Dozens gathered at the Thomas Funeral Home on Saturday to honor the life of the woman who embodied selflessness.
“If you needed a chance to start over, if you were going through tough times in life, you always had a place to stay with her,” her daughter Kaylee Weaver said.
From the bedside to the home, Newton’s children say she never stopped helping those around her.
Newton became a nurse in 1983.
“My momma didn’t do it for the money; she did it for the people,” her son Keith said.
Once the pandemic hit the metro, her day-to-day life intensified when her children say she started treating COVID-19 patients.
“The first day that she worked on that floor she came home crying,” Keith said.

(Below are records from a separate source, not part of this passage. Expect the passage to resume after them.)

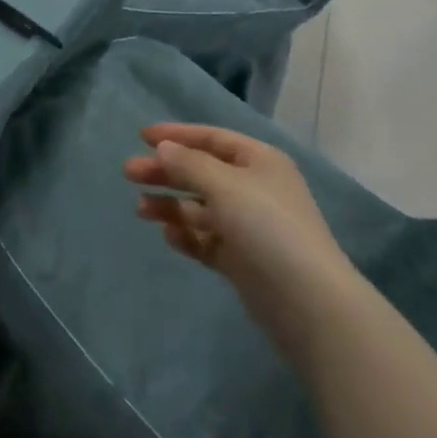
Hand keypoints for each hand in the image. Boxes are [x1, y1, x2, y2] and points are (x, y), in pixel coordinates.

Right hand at [125, 124, 354, 365]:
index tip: (141, 136)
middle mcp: (255, 188)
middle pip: (201, 172)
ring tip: (141, 210)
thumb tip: (164, 148)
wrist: (308, 303)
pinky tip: (169, 237)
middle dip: (166, 171)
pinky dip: (188, 235)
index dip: (177, 134)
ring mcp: (249, 226)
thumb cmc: (267, 228)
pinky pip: (208, 240)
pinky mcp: (243, 260)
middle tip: (129, 174)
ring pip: (201, 207)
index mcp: (259, 161)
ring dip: (171, 205)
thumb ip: (189, 164)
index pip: (212, 138)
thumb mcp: (225, 185)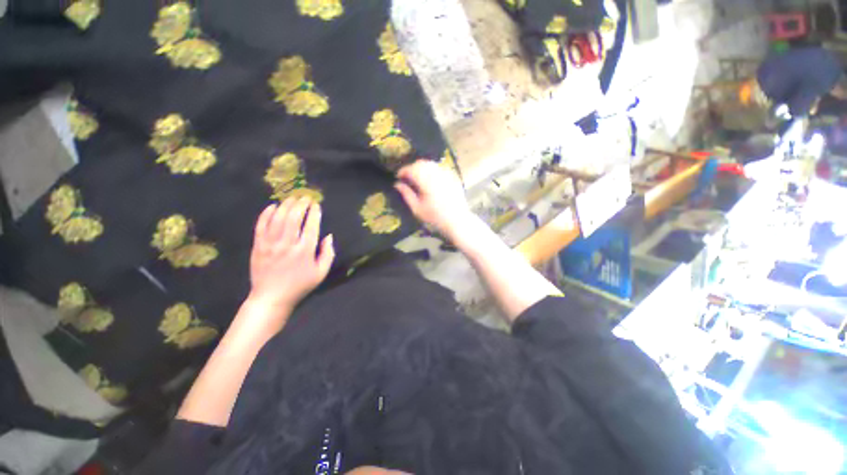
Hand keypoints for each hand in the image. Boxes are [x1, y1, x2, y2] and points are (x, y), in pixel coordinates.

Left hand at [248, 198, 334, 315]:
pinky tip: (272, 206)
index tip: (316, 205)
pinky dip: (266, 213)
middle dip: (301, 204)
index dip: (314, 212)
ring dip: (286, 205)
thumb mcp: (321, 273)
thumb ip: (328, 254)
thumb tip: (329, 236)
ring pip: (277, 218)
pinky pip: (261, 225)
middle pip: (294, 217)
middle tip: (305, 197)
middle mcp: (288, 244)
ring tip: (292, 198)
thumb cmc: (300, 285)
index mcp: (305, 251)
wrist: (271, 298)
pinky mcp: (258, 246)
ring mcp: (271, 244)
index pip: (311, 225)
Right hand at [394, 159, 472, 240]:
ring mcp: (446, 174)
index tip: (398, 177)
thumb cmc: (435, 217)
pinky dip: (432, 170)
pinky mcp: (453, 176)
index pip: (411, 169)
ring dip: (421, 168)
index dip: (403, 171)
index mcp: (427, 181)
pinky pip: (439, 168)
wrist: (457, 220)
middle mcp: (437, 174)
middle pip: (421, 163)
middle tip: (407, 178)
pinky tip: (430, 180)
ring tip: (417, 178)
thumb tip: (397, 184)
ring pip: (431, 164)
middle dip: (412, 168)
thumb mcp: (417, 209)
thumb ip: (406, 194)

Weaver reflected on “her seeing people dying every day, her taking care of these people, scared she’s going to get sick, scared she’s going to get her family sick.”
Weaver said that fear became a reality by the second week of November when Newton started experiencing symptoms.
“Before she went to the hospital, you can tell she was in a lot of physical pain,” Weaver said. “I was running all over the place trying to get cough medicine, and just getting whatever she told me to get.”
On Nov. 15, the 57-year-old nurse tested positive for COVID-19. Nine days later, she took her last breath.
“Seeing the nurses and the doctors come out of there crying in the hallways, it hit me hard,” her son Kelvin said.
Now, Newton’s children are holding on to memories and some of the most important lessons a mother could teach.
“I think if my mom taught me anything, she taught me how to be a good person and to love people and to value people,” Weaver said.
Keith said he didn’t believe in the virus at first, but this situation has been an eye-opener.
Newton’s husband is also fighting COVID-19 in the hospital.
The family will lay the nurse to rest in her home state of Oklahoma on Dec. 2.